Some of the tips for resolving this sense of disconnection I’ve read so far are pretty cliché: Give your partner a back rub after a hard day, blah, blah, blah. But ultimately chapter 2 of the book, geared toward how to transform our fear and shame and re-connect with our partners, really is pointing to mindfulness, compassion and the quality of no-self, which are key teachings of Buddhism. Unfortunately, this book just barely mentioned the need to see the emotions of fear and shame before being able to do something about them. It certainly did not explain how to be mindful of those emotions. This book along with a good book on how to establish mindfulness would be perfect companions, in my opinion. Perhaps The Miracle of Mindfulness by Thich Nhat Hahn would be well suited toward that purpose. Thich Nhat Hahn is my favorite Zen teacher on mindfulness in daily life. While standing, sitting, walking, or lying down, we can always bring awareness to our breathing. Awareness of breathing helps us get in touch with our body and mind.
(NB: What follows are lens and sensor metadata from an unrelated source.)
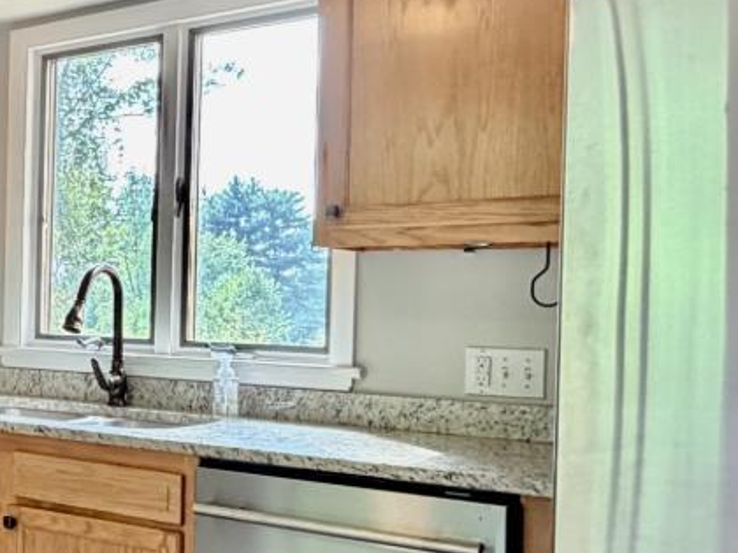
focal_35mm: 50
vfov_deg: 29.0
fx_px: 1066
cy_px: 329
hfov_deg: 32.2
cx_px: -130
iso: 200
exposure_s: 1/121
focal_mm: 2.22
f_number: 2.2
While we are breathing, we can take a look and see what is there. At the same time, we can have compassion for ourselves for what is there. He would probably suggest a meditation like this:

Breathing in, there is fear
Breathing out, I care about this fear
Breathing in, there is shame
Breathing out, I care about this shame

Once we are able to clearly identify that we are feeling disconnected, we need to have an understanding of why. Knowing that these feelings are the result of our inborn natural tendencies (nature) as well as causes and conditions over the course of our lifetime (nurture), we can take them less personally. Sometimes we just feel lonely and disconnected or like we are not worthy of goodness. This is just how it is sometimes. These feelings come up all on their own and once they have arisen, here they are for us to work with. We can either take them seriously, spinning stories about why this is so and who is to blame – or we can see them for just what they are without attaching any stories or blame. This fear is here now. It is just fear. There need not be anything extra to it. It is not me, mine or certain. This is the quality of no-self.
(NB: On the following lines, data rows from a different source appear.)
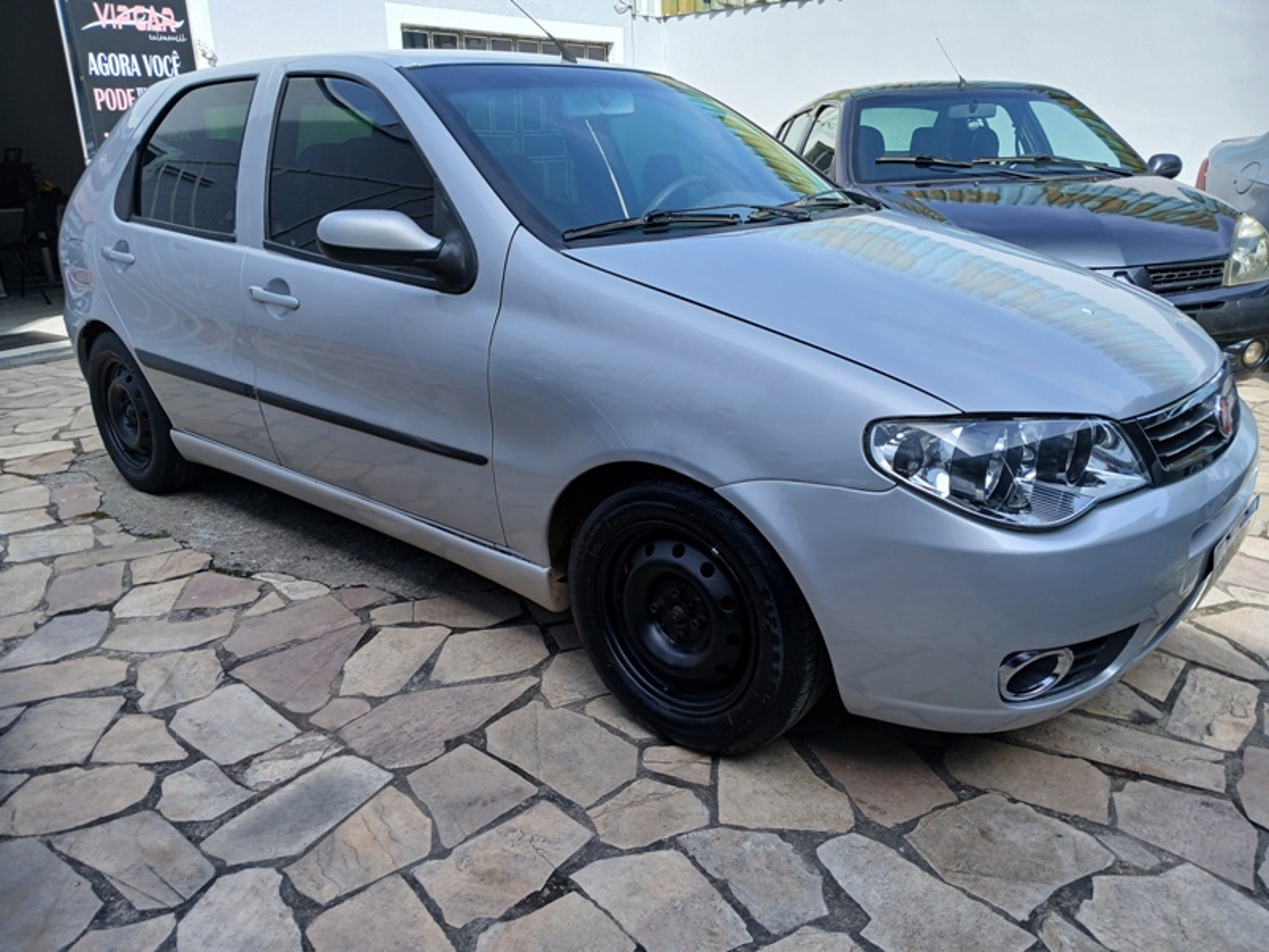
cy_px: 476
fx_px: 953
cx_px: 634
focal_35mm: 26
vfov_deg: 53.1
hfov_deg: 67.3
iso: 20
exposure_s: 1/263
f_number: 1.8
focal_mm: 3.98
When our partner is acting out with critical words or avoidance, we can apply this mindfulness to their mental state as well. If we ask the question, “Is his/her shame/fear mine?” we find that the answer is certainly “no.” We may have done something to trigger the other person’s fear or shame and it is right to apologize when appropriate, but ultimately, we have only been a trigger for emotions that are already inside the other person.
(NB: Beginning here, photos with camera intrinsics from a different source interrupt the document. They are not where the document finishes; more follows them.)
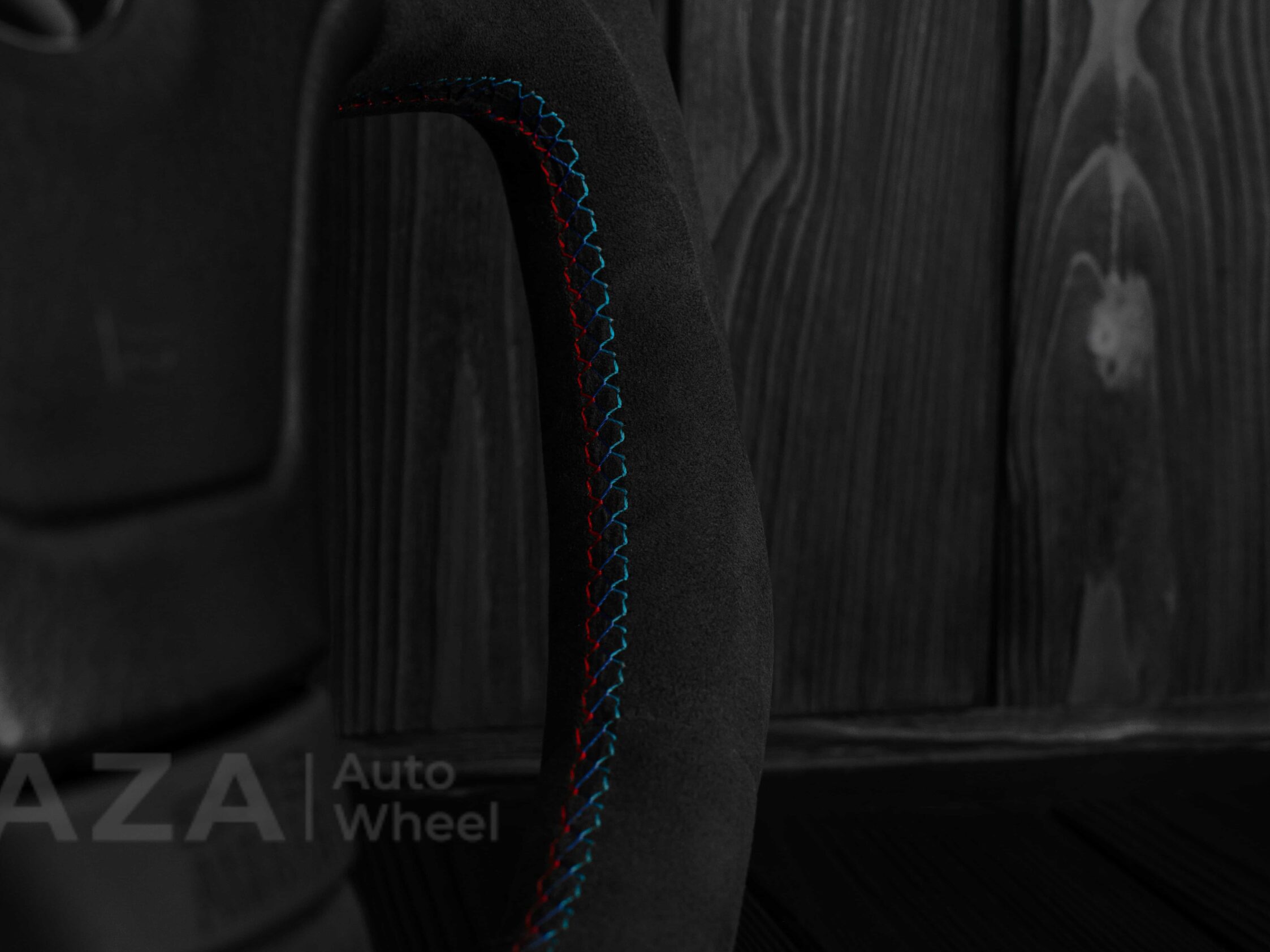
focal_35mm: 58
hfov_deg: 33.5
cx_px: 615
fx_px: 2111
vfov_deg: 25.4
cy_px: 478
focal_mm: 35
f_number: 6.3
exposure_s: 1/125
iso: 500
With mindfulness, compassion and not taking things personally, what to do next just comes naturally. When we work through our own insecurities and have compassion for ourselves, softening up to others comes naturally and easily. We find ourselves interacting with our partner in more positive ways and this is what restores connection. When there is connection, there really is no work in a relationship. Communication comes easily then. Just like when love is new and fresh and connected. It is easy like Sunday morning.